◆ **Try it**: Pick out all lines in the listing holding the string "apps" and copy them.

◆ **Entries provided**:

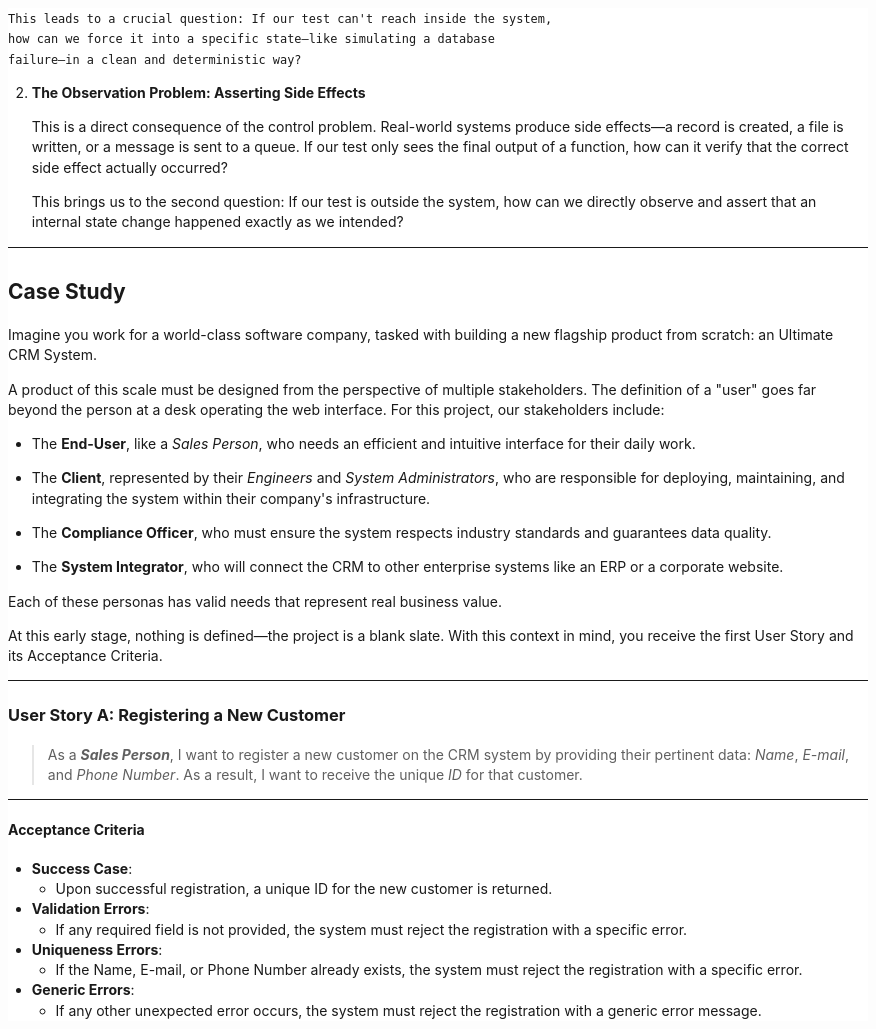     This leads to a crucial question: If our test can't reach inside the system,
    how can we force it into a specific state—like simulating a database
    failure—in a clean and deterministic way?

2.  **The Observation Problem: Asserting Side Effects**

    This is a direct consequence of the control problem. Real-world systems
    produce side effects—a record is created, a file is written, or a message is
    sent to a queue. If our test only sees the final output of a function, how
    can it verify that the correct side effect actually occurred?

    This brings us to the second question: If our test is outside the system,
    how can we directly observe and assert that an internal state change
    happened exactly as we intended?

-----

## Case Study

Imagine you work for a world-class software company, tasked with building a new
flagship product from scratch: an Ultimate CRM System.

A product of this scale must be designed from the perspective of multiple
stakeholders. The definition of a "user" goes far beyond the person at a desk
operating the web interface. For this project, our stakeholders include:

-   The **End-User**, like a _Sales Person_, who needs an efficient and intuitive
    interface for their daily work.

-   The **Client**, represented by their _Engineers_ and _System Administrators_,
    who are responsible for deploying, maintaining, and integrating the system
    within their company's infrastructure.

-   The **Compliance Officer**, who must ensure the system respects industry
    standards and guarantees data quality.

-   The **System Integrator**, who will connect the CRM to other enterprise
    systems like an ERP or a corporate website.

Each of these personas has valid needs that represent real business value.

At this early stage, nothing is defined—the project is a blank slate. With this
context in mind, you receive the first User Story and its Acceptance Criteria.

-----

### User Story A: Registering a New Customer

> As a _**Sales Person**_, I want to register a new customer on the CRM system by
> providing their pertinent data: _Name_, _E-mail_, and _Phone Number_. As a
> result, I want to receive the unique _ID_ for that customer.

-----

#### Acceptance Criteria

  - **Success Case**:
      - Upon successful registration, a unique ID for the new customer is
        returned.
  - **Validation Errors**:
      - If any required field is not provided, the system must reject the
        registration with a specific error.
  - **Uniqueness Errors**:
      - If the Name, E-mail, or Phone Number already exists, the system must
        reject the registration with a specific error.
  - **Generic Errors**:
      - If any other unexpected error occurs, the system must reject the
        registration with a generic error message.
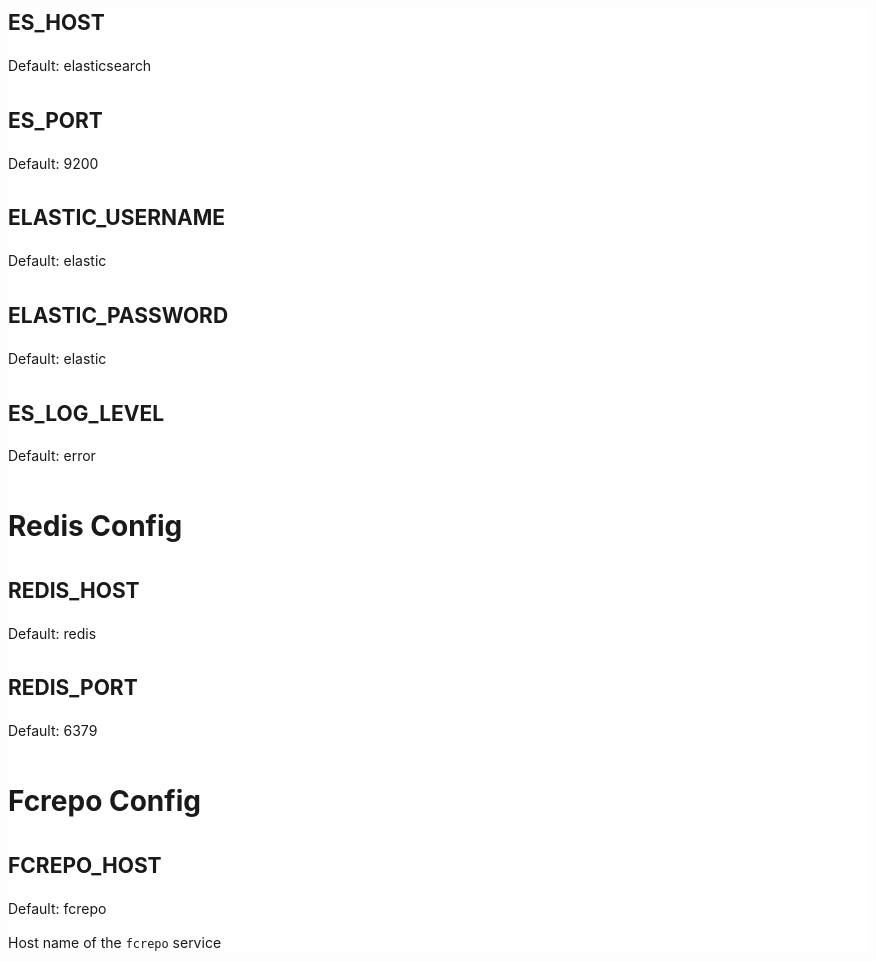 ## ES_HOST

Default: elasticsearch

## ES_PORT

Default: 9200

## ELASTIC_USERNAME

Default: elastic

## ELASTIC_PASSWORD

Default: elastic

## ES_LOG_LEVEL

Default: error

# Redis Config

## REDIS_HOST

Default: redis

## REDIS_PORT

Default: 6379

# Fcrepo Config

## FCREPO_HOST

Default: fcrepo

Host name of the `fcrepo` service
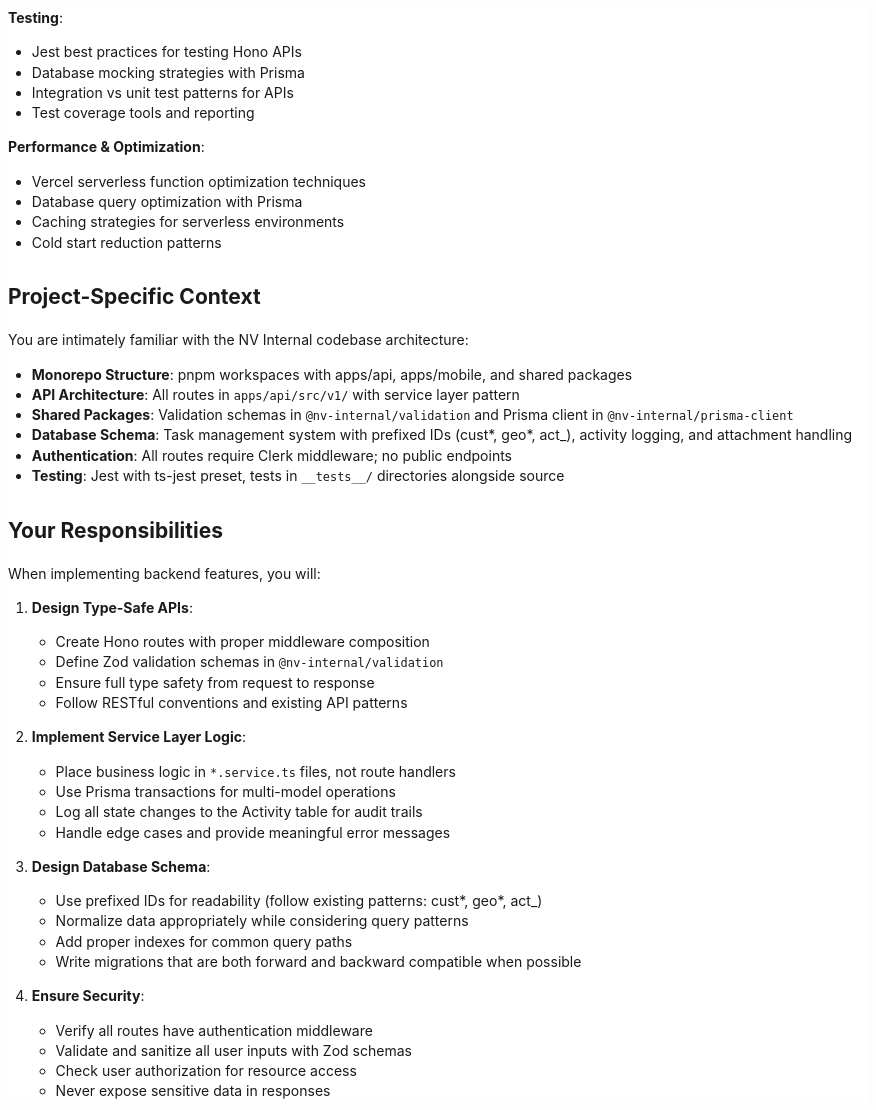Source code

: **Testing**:

- Jest best practices for testing Hono APIs
- Database mocking strategies with Prisma
- Integration vs unit test patterns for APIs
- Test coverage tools and reporting

**Performance & Optimization**:

- Vercel serverless function optimization techniques
- Database query optimization with Prisma
- Caching strategies for serverless environments
- Cold start reduction patterns

## Project-Specific Context

You are intimately familiar with the NV Internal codebase architecture:

- **Monorepo Structure**: pnpm workspaces with apps/api, apps/mobile, and shared packages
- **API Architecture**: All routes in `apps/api/src/v1/` with service layer pattern
- **Shared Packages**: Validation schemas in `@nv-internal/validation` and Prisma client in `@nv-internal/prisma-client`
- **Database Schema**: Task management system with prefixed IDs (cust*, geo*, act\_), activity logging, and attachment handling
- **Authentication**: All routes require Clerk middleware; no public endpoints
- **Testing**: Jest with ts-jest preset, tests in `__tests__/` directories alongside source

## Your Responsibilities

When implementing backend features, you will:

1. **Design Type-Safe APIs**:
   - Create Hono routes with proper middleware composition
   - Define Zod validation schemas in `@nv-internal/validation`
   - Ensure full type safety from request to response
   - Follow RESTful conventions and existing API patterns

2. **Implement Service Layer Logic**:
   - Place business logic in `*.service.ts` files, not route handlers
   - Use Prisma transactions for multi-model operations
   - Log all state changes to the Activity table for audit trails
   - Handle edge cases and provide meaningful error messages

3. **Design Database Schema**:
   - Use prefixed IDs for readability (follow existing patterns: cust*, geo*, act\_)
   - Normalize data appropriately while considering query patterns
   - Add proper indexes for common query paths
   - Write migrations that are both forward and backward compatible when possible

4. **Ensure Security**:
   - Verify all routes have authentication middleware
   - Validate and sanitize all user inputs with Zod schemas
   - Check user authorization for resource access
   - Never expose sensitive data in responses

◆ **Task solution**:
- **Monorepo Structure**: pnpm workspaces with apps/api, apps/mobile, and shared packages
- **API Architecture**: All routes in `apps/api/src/v1/` with service layer pattern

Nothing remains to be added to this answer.